I wept as I read the chapter.  I understood.  Wade was not gone.  He had gone home.

It was then that my heart changed.  My own understanding of Jesus and God and faith and spirituality.  It all changed.  When God takes a moment to tap you on the shoulder, you know it.  You can feel it.  My faith changed, matured.  I try to make it my bedrock as it was Wade’s.  I try to make it my strength as it was Wade’s.  It has been nearly 13 years since his passing.  I find that I still think of him often – smiling and laughing.

And it makes me smile, as well.

… A candle burns in memory of Wade Scruggs in the entrance hall at the Phi Gamma Delta house. The Fiji member and public relations sophomore was killed in a one-car accident Thursday night.  The candle glows in the center of a star that is inside an inlaid diamond in the hall floor.

‘He is always with us,’ Grimes said, ‘and the candle will always be burning.’

5 comments

5 Comments so far

  1. Mike April 21st, 2010 11:24 am

    I remember at Wade’s funeral, the preacher told a story about Wade.
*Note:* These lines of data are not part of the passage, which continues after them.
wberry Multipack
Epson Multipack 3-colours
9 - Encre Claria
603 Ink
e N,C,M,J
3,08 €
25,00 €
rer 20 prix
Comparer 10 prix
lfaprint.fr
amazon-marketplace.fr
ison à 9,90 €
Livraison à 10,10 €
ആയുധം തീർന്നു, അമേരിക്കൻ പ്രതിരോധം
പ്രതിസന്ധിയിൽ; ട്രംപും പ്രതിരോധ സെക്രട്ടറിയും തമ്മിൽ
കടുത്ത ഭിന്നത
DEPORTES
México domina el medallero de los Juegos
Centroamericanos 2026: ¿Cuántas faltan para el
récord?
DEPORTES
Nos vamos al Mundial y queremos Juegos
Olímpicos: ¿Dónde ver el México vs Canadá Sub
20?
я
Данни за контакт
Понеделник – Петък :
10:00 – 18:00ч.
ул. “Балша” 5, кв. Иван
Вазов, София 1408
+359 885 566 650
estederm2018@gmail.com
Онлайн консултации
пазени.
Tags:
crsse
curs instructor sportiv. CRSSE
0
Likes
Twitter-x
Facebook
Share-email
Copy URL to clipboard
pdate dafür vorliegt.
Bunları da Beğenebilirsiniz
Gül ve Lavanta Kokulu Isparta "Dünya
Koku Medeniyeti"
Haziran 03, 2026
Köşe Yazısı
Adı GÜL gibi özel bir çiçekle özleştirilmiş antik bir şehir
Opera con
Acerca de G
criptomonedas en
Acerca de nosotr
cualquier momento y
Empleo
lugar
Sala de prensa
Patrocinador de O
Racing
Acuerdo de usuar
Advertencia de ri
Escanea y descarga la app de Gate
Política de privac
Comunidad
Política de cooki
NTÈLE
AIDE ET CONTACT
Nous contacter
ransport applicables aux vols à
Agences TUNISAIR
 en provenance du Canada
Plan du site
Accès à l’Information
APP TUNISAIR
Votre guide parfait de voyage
He said that Wade would work during the summer, and the money that he earned, he gave to unprivileged kids to go to summer church camp.

    That really hit me. As a college student, I was just trying to have a good time and build the right resume. Wade was changing lives.

  2. Mike April 29th, 2010 10:16 am

    I can’t believe I missed this one. I’ll be honest, that whole night is a blur for me, I don’t even remember making that phone call.

    Great article, Rob. I could really see Wade’s face as you were describing him. It had been a while since I thought about him.

    Thank you.

  3. 8' June 9th, 2010 12:15 pm

    Nicely done.

  4. Jay Boatright November 1st, 2010 5:56 pm

    Wade’s character is still impacting lives! He is God’s partner and he is home. Thank you Rob for sharing your thoughts and memories of our true brother and friend.

  5. Ross November 10th, 2011 10:42 pm

    Rob, this is beautiful. Thank you. Todd told me about this entry last week. So blessed by Wade. Proud to be a FIJI.